Alerts

Configure and manage alert rules for your containers.

KubeWatch alerts watch your metrics continuously and notify you when something goes wrong. You define the condition; KubeWatch evaluates it against incoming data and fires the alert when the condition is met for a specified duration.

Alert states

StateColorMeaning
FiringRedThe condition is currently true and has been for the full duration
AcknowledgedYellowA team member has seen the alert but it hasn't resolved yet
ResolvedGreenThe condition returned to normal

Creating an alert rule

Navigate to Alerts → New Rule and fill in:

FieldDescriptionExample
NameHuman-readable rule nameHigh CPU on prod-web
MetricThe metric to evaluatecpu_percent
OperatorComparison operator>, <, ==, >=, <=
ThresholdThe value to compare against90
DurationHow long condition must be true before firing5m
ScopeAll containers, or a specific container/agentagent: prod-k8s
ChannelsWhere to send notificationsSlack, Email, PagerDuty, Webhook

Example rules

cpu_percent > 90 for 5m          → High CPU usage
memory_percent > 80 for 5m       → Memory pressure
restart_count > 5                → Crash-looping container
network_rx_bytes < 100 for 10m   → Suspected network partition
postgres.active_connections > 100 → DB connection pool exhausted

Notification channels

Before an alert can notify you, you need to configure at least one notification channel in Integrations:

  • Email, sends to one or more addresses; uses your configured SMTP settings or KubeWatch's mail relay on the hosted plan
  • Slack, posts a message to a channel via Slack webhook; include the container name, metric value, and a link to the dashboard
  • PagerDuty, creates/resolves incidents via the PagerDuty Events API v2
  • Webhook, sends a POST request with the alert payload as JSON to any URL

You can assign multiple channels to a single alert rule.

Acknowledging an alert

When an alert fires, open the Alerts page, find the firing alert, and click Acknowledge. This moves it to the Acknowledged state and suppresses repeat notifications for 4 hours (configurable).

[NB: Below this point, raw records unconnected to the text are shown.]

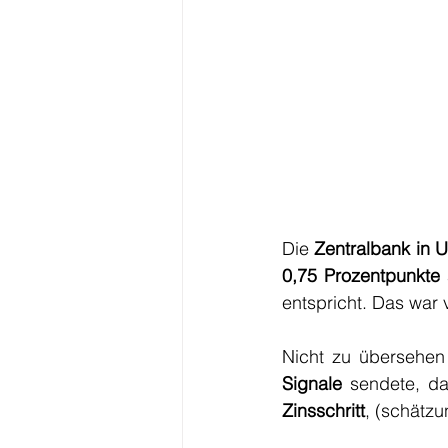
Die 
Zentralbank in 
0,75 Prozentpunkte
entspricht. Das war
Nicht zu übersehen 
Signale 
sendete, d
Zinsschritt
, (schätz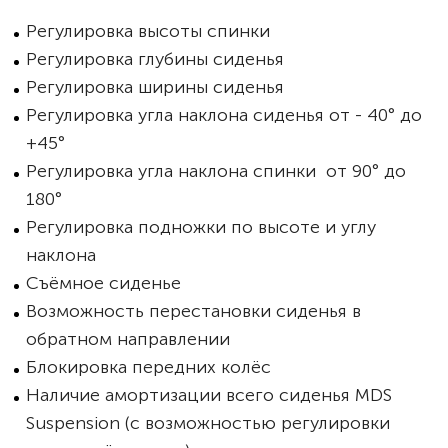
Регулировка высоты спинки
Регулировка глубины сиденья
Регулировка ширины сиденья
Регулировка угла наклона сиденья от - 40° до
+45°
Регулировка угла наклона спинки от 90° до
180°
Регулировка подножки по высоте и углу
наклона
Съёмное сиденье
Возможность перестановки сиденья в
обратном направлении
Блокировка передних колёс
Наличие амортизации всего сиденья MDS
Suspension (с возможностью регулировки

Acknowledging an alert does not resolve it, the alert remains Acknowledged until the underlying condition resolves on its own.

Alert history

Every state transition (pending → firing → acknowledged → resolved) is recorded in the alert history. View the history for a specific rule by clicking the rule name → History tab. The history shows timestamp, previous state, new state, and the metric value that triggered the transition.

Muting alerts

You can mute an alert rule for a time window (e.g., during a planned maintenance window):

  1. Open the rule
  2. Click Mute
  3. Set the mute duration (up to 72 hours)

Muted rules will not fire or send notifications. The mute expiry time is shown on the rule card.